■ REQUIRED TASKS:
(a) List every ground that the excerpt on Ohio Supreme Court decisions gives for the Court's vacating the death sentence in the two earlier appeals of State v. Roberts.
(b) Repeat, word for word, the stretch of the excerpt on Ohio Supreme Court decisions from "Tuesday, May 30, 2017" through "you might think.".

■ EXCERPT PROVIDED:
________________
Tuesday, May 30, 2017

Justice DeWine's concurrence in Aalim II

Yesterday I noted Justice DeWine's concurrence in Aalim II, and promised to write a bit more. And so--as I see Justice DeWine jog down the street past my office window--here is that post.

The majority opinion in Aalim II is a rejection of a due-process challenge to Ohio's statutory scheme providing for mandatory bindover of juveniles to common pleas court if certain factors are met.  Justice DeWine agrees with the conclusion that the scheme is in fact constitutional, but writes separately to emphasize his belief that the Court has conflated procedural and substantive due process standards.

Stick with me--this is more interesting than you might think.

State v. Roberts - death sentence affirmed on third appeal

Today the Court announced its decision in State v. Roberts, a death penalty appeal that had made two prior trips to the Supreme Court. In the first appeal, the Court vacated the death sentence because the trial judge had engaged in improper ex parte communications with the prosecutor, and had allowed the prosecutor to assist in drafting the sentencing opinion. In the second appeal, the Court vacated the death sentence because the trial court had (apparently) failed to consider the defendant's allocution.
________________
Records from a data source:
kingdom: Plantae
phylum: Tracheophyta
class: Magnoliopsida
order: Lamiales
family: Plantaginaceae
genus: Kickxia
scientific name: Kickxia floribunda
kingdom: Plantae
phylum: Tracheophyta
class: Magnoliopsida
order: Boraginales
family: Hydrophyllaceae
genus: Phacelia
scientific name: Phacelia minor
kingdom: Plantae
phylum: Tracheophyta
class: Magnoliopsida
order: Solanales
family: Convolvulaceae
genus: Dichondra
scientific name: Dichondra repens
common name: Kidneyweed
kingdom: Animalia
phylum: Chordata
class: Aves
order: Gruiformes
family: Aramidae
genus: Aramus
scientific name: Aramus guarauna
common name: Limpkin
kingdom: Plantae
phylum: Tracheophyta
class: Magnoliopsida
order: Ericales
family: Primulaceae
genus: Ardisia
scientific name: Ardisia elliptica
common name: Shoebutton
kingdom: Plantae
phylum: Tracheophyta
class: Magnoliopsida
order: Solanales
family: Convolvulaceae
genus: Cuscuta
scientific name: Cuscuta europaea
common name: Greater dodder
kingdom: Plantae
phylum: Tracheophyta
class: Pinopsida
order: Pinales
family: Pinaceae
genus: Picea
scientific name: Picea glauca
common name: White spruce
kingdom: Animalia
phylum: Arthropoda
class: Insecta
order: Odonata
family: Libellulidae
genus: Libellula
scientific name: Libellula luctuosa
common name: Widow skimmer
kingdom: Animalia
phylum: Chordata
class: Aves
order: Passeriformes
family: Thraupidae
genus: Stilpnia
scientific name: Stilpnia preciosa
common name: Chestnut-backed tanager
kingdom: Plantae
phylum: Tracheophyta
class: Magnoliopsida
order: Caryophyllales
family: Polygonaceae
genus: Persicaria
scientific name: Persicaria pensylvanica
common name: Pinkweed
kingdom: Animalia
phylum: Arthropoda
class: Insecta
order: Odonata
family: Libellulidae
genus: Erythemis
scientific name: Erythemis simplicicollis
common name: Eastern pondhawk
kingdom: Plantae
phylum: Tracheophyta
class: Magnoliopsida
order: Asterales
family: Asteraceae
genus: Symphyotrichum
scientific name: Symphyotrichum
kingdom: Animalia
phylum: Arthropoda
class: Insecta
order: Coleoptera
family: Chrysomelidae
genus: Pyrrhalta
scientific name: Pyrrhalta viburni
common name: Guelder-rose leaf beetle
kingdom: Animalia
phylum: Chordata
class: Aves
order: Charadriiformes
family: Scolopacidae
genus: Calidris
________________
■ THE ANSWERS:
(a)
- The trial judge had engaged in improper ex parte communications with the prosecutor.
- The trial judge had allowed the prosecutor to assist in drafting the sentencing opinion.
- The trial court had (apparently) failed to consider the defendant's allocution.

(b)
Tuesday, May 30, 2017

Justice DeWine's concurrence in Aalim II

Yesterday I noted Justice DeWine's concurrence in Aalim II, and promised to write a bit more. And so--as I see Justice DeWine jog down the street past my office window--here is that post.

The majority opinion in Aalim II is a rejection of a due-process challenge to Ohio's statutory scheme providing for mandatory bindover of juveniles to common pleas court if certain factors are met.  Justice DeWine agrees with the conclusion that the scheme is in fact constitutional, but writes separately to emphasize his belief that the Court has conflated procedural and substantive due process standards.

Stick with me--this is more interesting than you might think.